L’annuncio che il presidente Trump fara’ il 12 Maggio deve mettere in moto un processo decisionale in Europa che associ tutti e 28 i membri dell’Unione Europea dinanzi alla decisione americana di imporre nuovamente pesanti sanzioni  a carico dell’Iran. Se l’Europa, piuttosto che il duopolio franco-tedesco fiancheggiato dall’Inghilterra, decidesse che il suo unico ruolo e’ di persuasione nei confronti di Teheran affinche’ non reagisca alle provocazioni di Trump, potrebbe in tal modo alimentare qualche speranza di stabilizzare la situazione.
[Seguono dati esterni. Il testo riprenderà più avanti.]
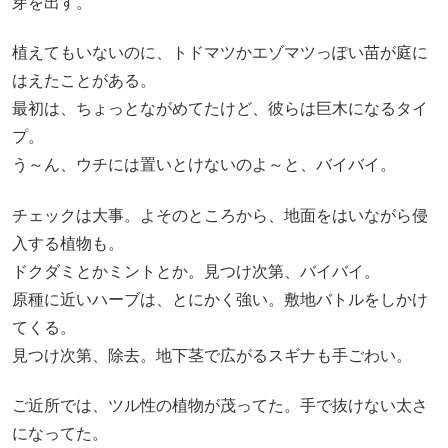
芽を出す。
植えてもいないのに、トドマツかエゾマツっぽい苗が庭に
はえたことがある。
最初は、ちょっとながめてたけど、彼らは巨木になるタイ
プ。
う～ん、ウチには置いとけないのよ～と、バイバイ。
チェックは大事。よそのところから、地面をはいながら侵
入する植物も。
ドクダミとかミントとか。見つけ次第、バイバイ。
原種に近いハーブは、とにかく強い。敷地バトルをしかけ
てくる。
見つけ次第、除去。地下茎で広がるスギナも手ごわい。
ご近所では、ツル性の植物が茂ってた。手で抜けない太さ
になってた。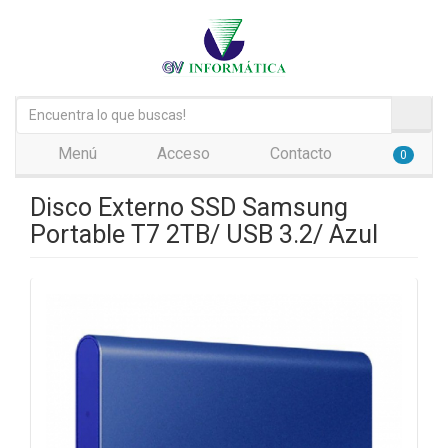
Menú
Acceso
Contacto
0
Disco Externo SSD Samsung
Portable T7 2TB/ USB 3.2/ Azul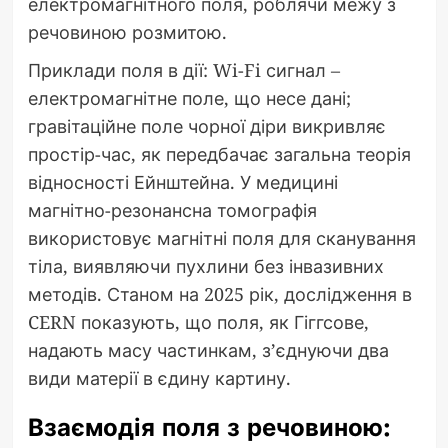
електромагнітного поля, роблячи межу з
речовиною розмитою.
Приклади поля в дії: Wi-Fi сигнал –
електромагнітне поле, що несе дані;
гравітаційне поле чорної діри викривляє
простір-час, як передбачає загальна теорія
відносності Ейнштейна. У медицині
магнітно-резонансна томографія
використовує магнітні поля для сканування
тіла, виявляючи пухлини без інвазивних
методів. Станом на 2025 рік, дослідження в
CERN показують, що поля, як Гіггсове,
надають масу частинкам, з’єднуючи два
види матерії в єдину картину.
Взаємодія поля з речовиною: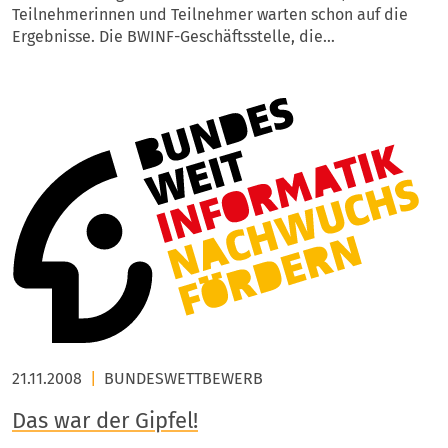
Teilnehmerinnen und Teilnehmer warten schon auf die
Ergebnisse. Die BWINF-Geschäftsstelle, die…
21.11.2008
|
BUNDESWETTBEWERB
Das war der Gipfel!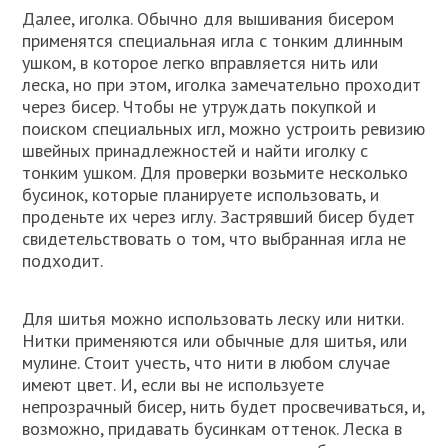
Далее, иголка. Обычно для вышивания бисером
применятся специальная игла с тонким длинным
ушком, в которое легко вправляется нить или
леска, но при этом, иголка замечательно проходит
через бисер. Чтобы не утруждать покупкой и
поиском специальных игл, можно устроить ревизию
швейных принадлежностей и найти иголку с
тонким ушком. Для проверки возьмите несколько
бусинок, которые планируете использовать, и
проденьте их через иглу. Застрявший бисер будет
свидетельствовать о том, что выбранная игла не
подходит.
Для шитья можно использовать леску или нитки.
Нитки применяются или обычные для шитья, или
мулине. Стоит учесть, что нити в любом случае
имеют цвет. И, если вы не используете
непрозрачный бисер, нить будет просвечиваться, и,
возможно, придавать бусинкам оттенок. Леска в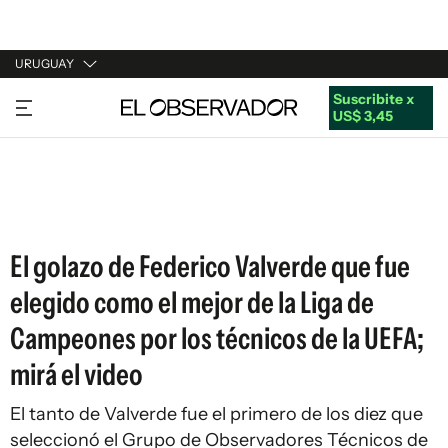
URUGUAY
Suscribite x
URUGUAY
US$ 3,45
ARGENTINA
ESPAÑA
ESTADOS UNIDOS
El golazo de Federico Valverde que fue
elegido como el mejor de la Liga de
Campeones por los técnicos de la UEFA;
mirá el video
El tanto de Valverde fue el primero de los diez que
seleccionó el Grupo de Observadores Técnicos de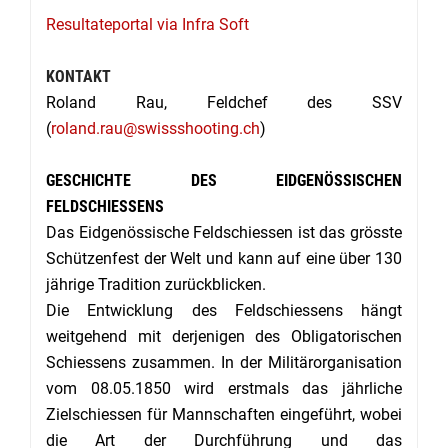
Resultateportal via Infra Soft
KONTAKT
Roland Rau, Feldchef des SSV
(
roland.rau@swissshooting.ch
)
GESCHICHTE DES EIDGENÖSSISCHEN
FELDSCHIESSENS
Das Eidgenössische Feldschiessen ist das grösste
Schützenfest der Welt und kann auf eine über 130
jährige Tradition zurückblicken.
Die Entwicklung des Feldschiessens hängt
weitgehend mit derjenigen des Obligatorischen
Schiessens zusammen. In der Militärorganisation
vom 08.05.1850 wird erstmals das jährliche
Zielschiessen für Mannschaften eingeführt, wobei
die Art der Durchführung und das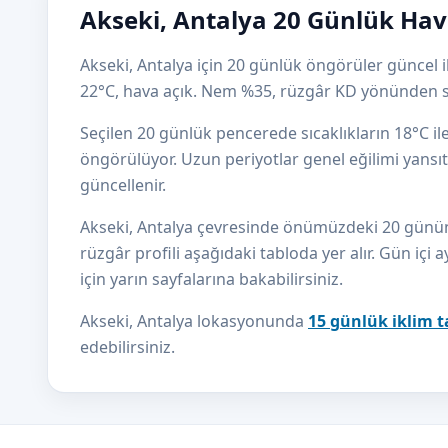
Akseki, Antalya 20 Günlük Hav
Akseki, Antalya için 20 günlük öngörüler güncel i
22°C, hava açık. Nem %35, rüzgâr KD yönünden s
Seçilen 20 günlük pencerede sıcaklıkların 18°C i
öngörülüyor. Uzun periyotlar genel eğilimi yansıtı
güncellenir.
Akseki, Antalya çevresinde önümüzdeki 20 günün sı
rüzgâr profili aşağıdaki tabloda yer alır. Gün içi a
için yarın sayfalarına bakabilirsiniz.
Akseki, Antalya lokasyonunda
15 günlük iklim 
edebilirsiniz.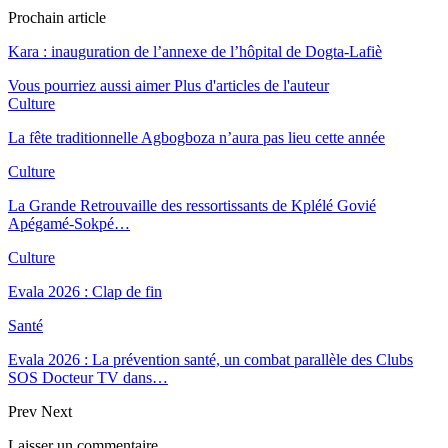
Prochain article
Kara : inauguration de l’annexe de l’hôpital de Dogta-Lafiè
Vous pourriez aussi aimer
Plus d'articles de l'auteur
Culture
La fête traditionnelle Agbogboza n’aura pas lieu cette année
Culture
La Grande Retrouvaille des ressortissants de Kplélé Govié
Apégamé-Sokpé…
Culture
Evala 2026 : Clap de fin
Santé
Evala 2026 : La prévention santé, un combat parallèle des Clubs
SOS Docteur TV dans…
Prev
Next
Laisser un commentaire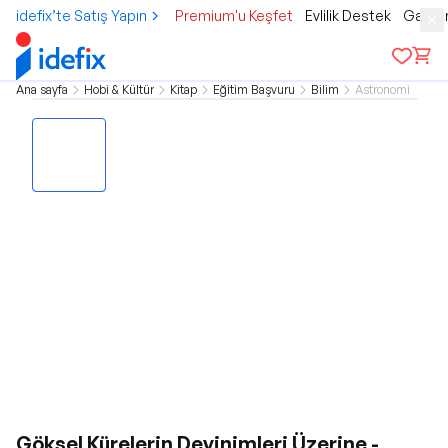
idefix’te Satış Yapın
Premium'u Keşfet
Evlilik Destek
Gamer
Ana sayfa
Hobi & Kültür
Kitap
Eğitim Başvuru
Bilim
Astronomi
Göksel Kürelerin Devinimleri Üzerine -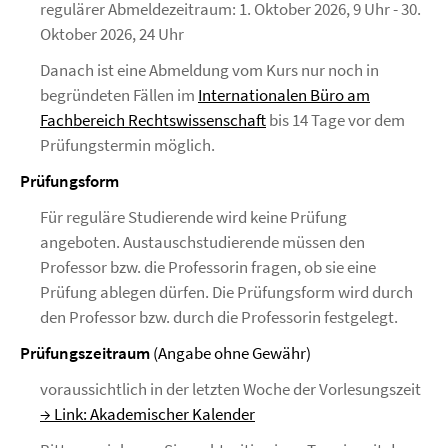
regulärer Abmeldezeitraum: 1. Oktober 2026, 9 Uhr - 30.
Oktober 2026, 24 Uhr
Danach ist eine Abmeldung vom Kurs nur noch in
begründeten Fällen im
Internationalen Büro am
Fachbereich Rechtswissenschaft
bis 14 Tage vor dem
Prüfungstermin möglich.
Prüfungsform
Für reguläre Studierende wird keine Prüfung
angeboten. Austauschstudierende müssen den
Professor bzw. die Professorin fragen, ob sie eine
Prüfung ablegen dürfen. Die Prüfungsform wird durch
den Professor bzw. durch die Professorin festgelegt.
Prüfungszeitraum
(Angabe ohne Gewähr)
voraussichtlich in der letzten Woche der Vorlesungszeit
→ Link: Akademischer Kalender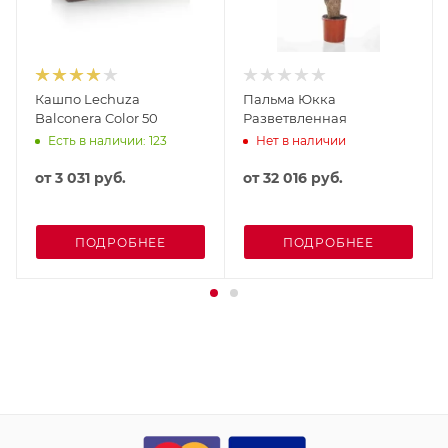
Кашпо Lechuza
Пальма Юкка
Balconera Color 50
Разветвленная
Есть в наличии: 123
Нет в наличии
от
3 031 руб.
от
32 016 руб.
ПОДРОБНЕЕ
ПОДРОБНЕЕ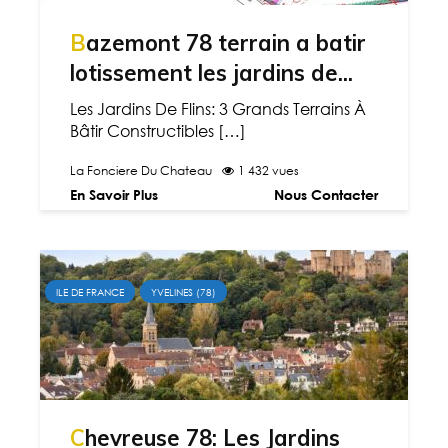
Bazemont 78 terrain a batir
lotissement les jardins de...
Les Jardins De Flins: 3 Grands Terrains À
Bâtir Constructibles […]
La Fonciere Du Chateau
1 432 vues
En Savoir Plus
Nous Contacter
ILE DE FRANCE
YVELINES (78)
Chevreuse 78: Les Jardins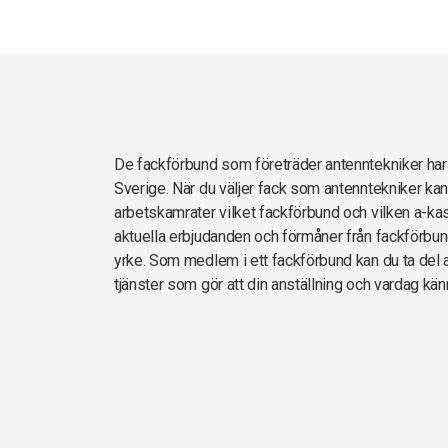
De fackförbund som företräder antenntekniker h
Sverige. När du väljer fack som antenntekniker kan
arbetskamrater vilket fackförbund och vilken a-kas
aktuella erbjudanden och förmåner från fackförbun
yrke. Som medlem i ett fackförbund kan du ta del av
tjänster som gör att din anställning och vardag kän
La partita che puo’ giocare l’Europa non e’ piu’ quella di salvare l’intesa nucleare ma di raffreddare quanto piu’ possibile un “hot spot” che sta per deflagare. In pratica, gli europei possono agire solo nel senso di far si’ che l’Iran risponda solo a parole. Il contenimento della crisi e’ molto difficile, ma al momento attuale non vi e’ alternativa. In questo quadro, e’ essenziale che gli europei indirizzino i loro sforzi a propagare il messaggio che contrariamente a quanto asserisce Netanyahu, l’Iran non persegue un programma di sviluppo dell’arma nucleare. Il mondo sa che l’Iran ha chiuso il suo programma nucleare nel 2003, un fatto accertato dagli stessi enti di intelligence americani e dalla AIEA.

In ultima analisi, comunque, vale porsi un semplice interrogativo: se oggi l’Iran avesse davvero in atto un tale programma, perche’ distruggere un accordo che mira ad arrestarlo? Ed ancora: se l’intesa nucleare e’ un disastro, come Trump ripete incessantemente, cosa intendono fare gli Stati Uniti ed Israele per impedire all’Iran di produrre un’arma atomica? Come pensano di “fix it”? Con una guerra, cambiando regime a Teheran? Gli scenari che potrebbero aprirsi sono invero spaventosi ma vi e’ uno spiraglio all’orizzonte, che gli americani dimostrino con il loro voto a Novembre di essere stanchi di condurre una guerra interminabile nel Medio Oriente ed ancora piu’ contrari ad aprirne un’altra per conto di Bibi Netanyahu.